[Source document]:
'''
People v. Fog, 385 Ill. 389 (1944)

Jan. 20, 1944 · Illinois Supreme Court · No. 27620
385 Ill. 389

(No. 27620.

The People of the State of Illinois, Defendant in Error, vs. Lawrence Fog, Plaintiff in Error.

Opinion filed January 20, 1944.

Jay J. McCarthy, of Chicago, for plaintiff in error.

George F. Barrett, Attorney General, and Thomas J. Courtney, State’s Attorney, of Chicago, (Edward E. Wilson, John T. Gallagher, and Melvin S. Rembe, all of Chicago, of counsel,) for the People.

Mr. Justice Fulton

delivered the opinion of the court:

The plaintiff in error, Lawrence Fog, was indicted in the criminal court of Cook county for rape. The case was tried before a jury on January 12, 1934, and the plaintiff in error was found guilty. In the verdict of the jury the punishment was fixed at the term of ninety-nine years. After motions for new trial and arrest of judgment had been denied, the court on January 17, 1934, sentenced the defendant to imprisonment in the penitentiary for a period of ninetv-nine years. The record shows *390that the time allowed for preparing and filing a bill of exceptions was March 19, 1934. The plaintiff in error now sues out this writ of error. No bill of exceptions was prepared or signed, so the case comes to this court on the common-law record only. Plaintiff in error has been confined in the Illinois State Penitentiary since his sentence for a period of more than nine years. He seeks to reverse the judgment in this "case mainly on the grounds that the courthouse in which he was tried was not at the county seat of Cook county. As no bill of exceptions is included in the record, there is nothing to show where the case was tried except the criminal court of Cook county in the city of Chicago and State of Illinois, and the record does not show where the criminal court of Cook county was, at that time, located.
'''
Answer these questions using the court opinion above:
1. On what date was the opinion filed?
2. Which attorney appeared for the plaintiff in error?
3. By what date was the bill of exceptions to be prepared and filed?

[Stored data]:
'''
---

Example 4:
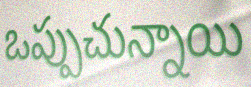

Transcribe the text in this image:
'''
[Task solution]:
1. January 20, 1944
2. Jay J. McCarthy, of Chicago
3. March 19, 1934